DNA Solves Austin Yogurt Shop Murders 34 Years Later
Robert Eugene Brashers identified as killer of four teenage girls through breakthrough forensic evidence
Quick Facts
On December 6, 1991, four teenage girls—Amy Ayers, 13; Jennifer Harbison; Sarah Harbison; and Eliza Thomas—were murdered in a North Austin yogurt shop. The girls were bound, gagged, and shot before the shop was set on fire. The case would remain unsolved for three decades, haunting the Austin community and the families of the victims.

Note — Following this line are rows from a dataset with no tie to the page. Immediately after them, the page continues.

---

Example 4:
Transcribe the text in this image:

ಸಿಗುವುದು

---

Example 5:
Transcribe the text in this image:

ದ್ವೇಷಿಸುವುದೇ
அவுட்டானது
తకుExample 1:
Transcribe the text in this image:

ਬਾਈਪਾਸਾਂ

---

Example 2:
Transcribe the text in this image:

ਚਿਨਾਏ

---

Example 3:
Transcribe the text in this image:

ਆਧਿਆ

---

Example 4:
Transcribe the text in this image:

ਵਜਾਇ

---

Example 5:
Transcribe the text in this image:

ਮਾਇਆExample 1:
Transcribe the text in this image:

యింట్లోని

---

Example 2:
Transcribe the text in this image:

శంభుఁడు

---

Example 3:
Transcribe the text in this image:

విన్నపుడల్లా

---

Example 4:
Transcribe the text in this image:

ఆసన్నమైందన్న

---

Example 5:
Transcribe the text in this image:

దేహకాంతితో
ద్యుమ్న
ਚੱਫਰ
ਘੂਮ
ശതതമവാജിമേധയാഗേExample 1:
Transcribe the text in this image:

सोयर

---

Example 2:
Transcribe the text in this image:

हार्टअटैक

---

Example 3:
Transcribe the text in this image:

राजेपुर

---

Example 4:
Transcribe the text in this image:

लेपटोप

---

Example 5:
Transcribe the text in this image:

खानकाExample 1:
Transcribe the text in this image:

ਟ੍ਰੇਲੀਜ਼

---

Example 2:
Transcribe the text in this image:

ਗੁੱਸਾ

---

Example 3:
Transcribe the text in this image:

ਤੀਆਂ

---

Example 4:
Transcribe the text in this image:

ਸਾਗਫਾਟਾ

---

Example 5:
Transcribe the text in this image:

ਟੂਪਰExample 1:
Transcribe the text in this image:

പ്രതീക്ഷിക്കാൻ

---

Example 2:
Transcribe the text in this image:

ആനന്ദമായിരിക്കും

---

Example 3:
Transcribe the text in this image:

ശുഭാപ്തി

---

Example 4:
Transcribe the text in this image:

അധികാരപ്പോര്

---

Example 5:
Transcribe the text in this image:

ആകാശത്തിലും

In October 2025, Austin police announced a major breakthrough: DNA evidence has identified Robert Eugene Brashers as the killer. The development came through meticulous detective work and advances in forensic technology that finally allowed investigators to match biological evidence found at the scene.
The key piece of evidence came from Amy Ayers herself. DNA recovered from under her fingernails—evidence she left while fighting back during the attack—matched Brashers with odds of 2.5 million to 1. The match was confirmed through retesting in August 2025, linking him definitively to the crime.
Lead Detective Dan Jackson spearheaded the reinvestigation, resubmitting DNA evidence in late June. Ballistics analysis followed on July 2, when a .380 caliber shell casing recovered from the yogurt shop was matched through the federal database to a 1998 cold case in Kentucky—a case that also involved Brashers. The convergence of evidence painted a clear picture of a serial offender responsible for multiple murders across several states.
Brashers' criminal history spanned the nation. Before his connection to the Austin murders, he was linked to homicides and rapes in Missouri and South Carolina, with a confirmed 1990 murder in the latter state. The same weapon used in the 1998 Kentucky case was connected to the yogurt shop shooting through ballistics analysis.
Brashers never faced trial for the Austin murders. He died by suicide in 1999 during a police standoff, taking his own life as law enforcement closed in.